### Task details
Every entry below should be reproduced exactly, with all pictures left out.

### Supplied data

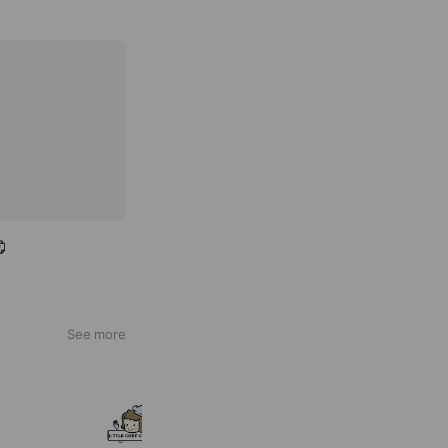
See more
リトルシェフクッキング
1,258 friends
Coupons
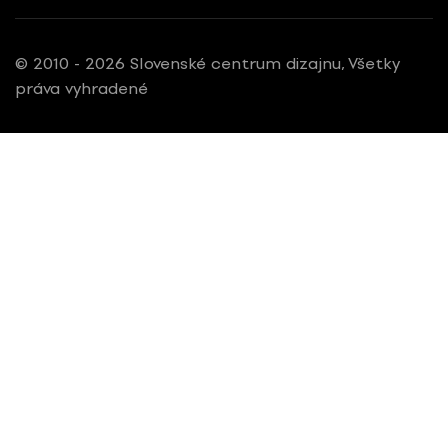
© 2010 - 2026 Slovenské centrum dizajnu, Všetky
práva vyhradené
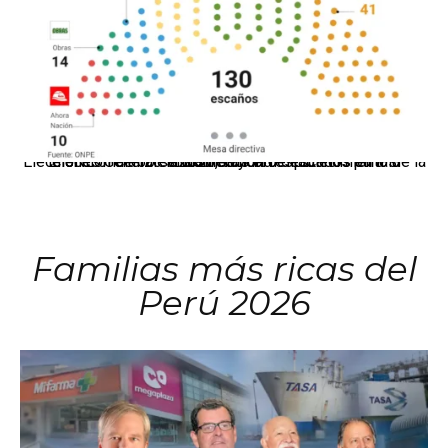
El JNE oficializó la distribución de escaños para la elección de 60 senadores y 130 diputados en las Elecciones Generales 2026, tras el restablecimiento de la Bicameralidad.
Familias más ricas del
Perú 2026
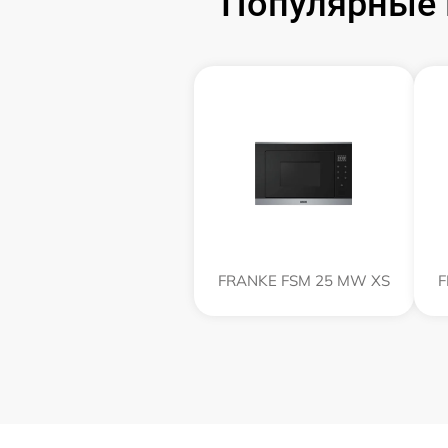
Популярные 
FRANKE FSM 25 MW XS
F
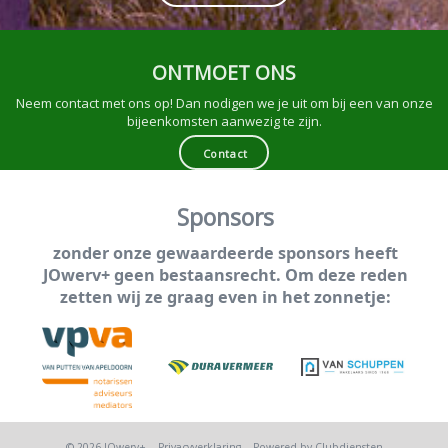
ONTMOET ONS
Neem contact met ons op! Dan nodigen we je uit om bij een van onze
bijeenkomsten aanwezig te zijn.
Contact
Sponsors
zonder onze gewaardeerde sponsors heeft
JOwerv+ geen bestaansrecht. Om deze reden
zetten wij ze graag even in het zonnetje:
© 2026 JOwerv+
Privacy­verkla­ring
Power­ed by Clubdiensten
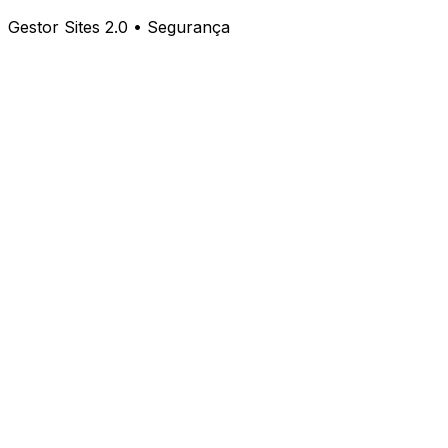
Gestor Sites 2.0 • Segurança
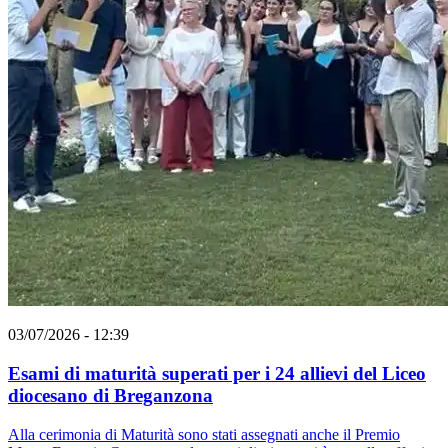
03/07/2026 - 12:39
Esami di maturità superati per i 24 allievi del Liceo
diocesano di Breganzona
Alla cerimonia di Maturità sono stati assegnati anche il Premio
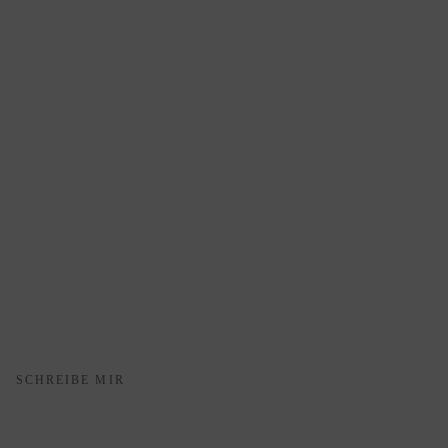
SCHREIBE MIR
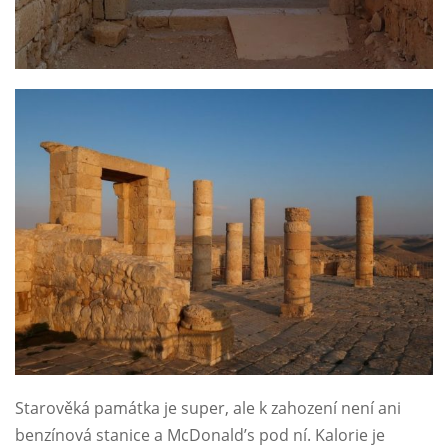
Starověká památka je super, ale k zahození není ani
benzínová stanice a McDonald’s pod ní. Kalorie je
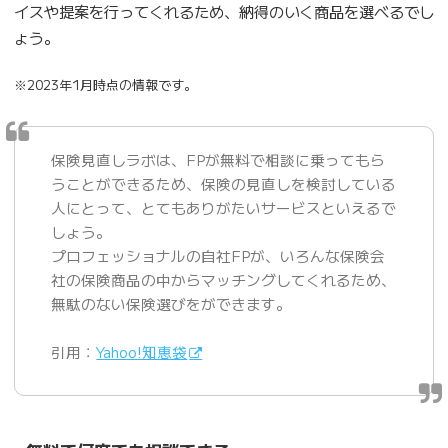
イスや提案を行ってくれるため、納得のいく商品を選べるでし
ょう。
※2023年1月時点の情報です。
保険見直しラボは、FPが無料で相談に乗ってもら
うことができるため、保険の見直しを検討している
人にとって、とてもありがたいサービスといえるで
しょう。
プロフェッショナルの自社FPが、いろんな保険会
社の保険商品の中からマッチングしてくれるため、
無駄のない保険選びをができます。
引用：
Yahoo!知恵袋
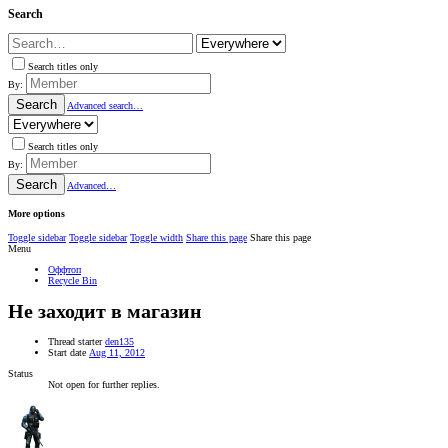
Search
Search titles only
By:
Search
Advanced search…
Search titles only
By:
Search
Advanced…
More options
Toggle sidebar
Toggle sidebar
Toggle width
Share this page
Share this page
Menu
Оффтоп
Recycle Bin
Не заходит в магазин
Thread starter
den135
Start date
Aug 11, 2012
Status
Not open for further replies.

### Solved problem
See more
リトルシェフクッキング
1,258 friends
Coupons
© 2010 - 2026 Slovenské centrum dizajnu, Všetky
práva vyhradené
El JNE oficializó la distribución de escaños para la elección de 60 senadores y 130 diputados en las Elecciones Generales 2026, tras el restablecimiento de la Bicameralidad.
Familias más ricas del
Perú 2026
Популярные 
FRANKE FSM 25 MW XS
F
ONTMOET ONS
Neem contact met ons op! Dan nodigen we je uit om bij een van onze
bijeenkomsten aanwezig te zijn.
Contact
Sponsors
zonder onze gewaardeerde sponsors heeft
JOwerv+ geen bestaansrecht. Om deze reden
zetten wij ze graag even in het zonnetje:
© 2026 JOwerv+
Privacy­verkla­ring
Power­ed by Clubdiensten
Gestor Sites 2.0 • Segurança
03/07/2026 - 12:39
Esami di maturità superati per i 24 allievi del Liceo
diocesano di Breganzona
Alla cerimonia di Maturità sono stati assegnati anche il Premio
SCHREIBE MIR
Starověká památka je super, ale k zahození není ani
benzínová stanice a McDonald’s pod ní. Kalorie je
イスや提案を行ってくれるため、納得のいく商品を選べるでし
ょう。
※2023年1月時点の情報です。
保険見直しラボは、FPが無料で相談に乗ってもら
うことができるため、保険の見直しを検討している
人にとって、とてもありがたいサービスといえるで
しょう。
プロフェッショナルの自社FPが、いろんな保険会
社の保険商品の中からマッチングしてくれるため、
無駄のない保険選びをができます。
引用：
Yahoo!知恵袋
Search
Search titles only
By:
Search
Advanced search…
Search titles only
By:
Search
Advanced…
More options
Toggle sidebar
Toggle sidebar
Toggle width
Share this page
Share this page
Menu
Оффтоп
Recycle Bin
Не заходит в магазин
Thread starter
den135
Start date
Aug 11, 2012
Status
Not open for further replies.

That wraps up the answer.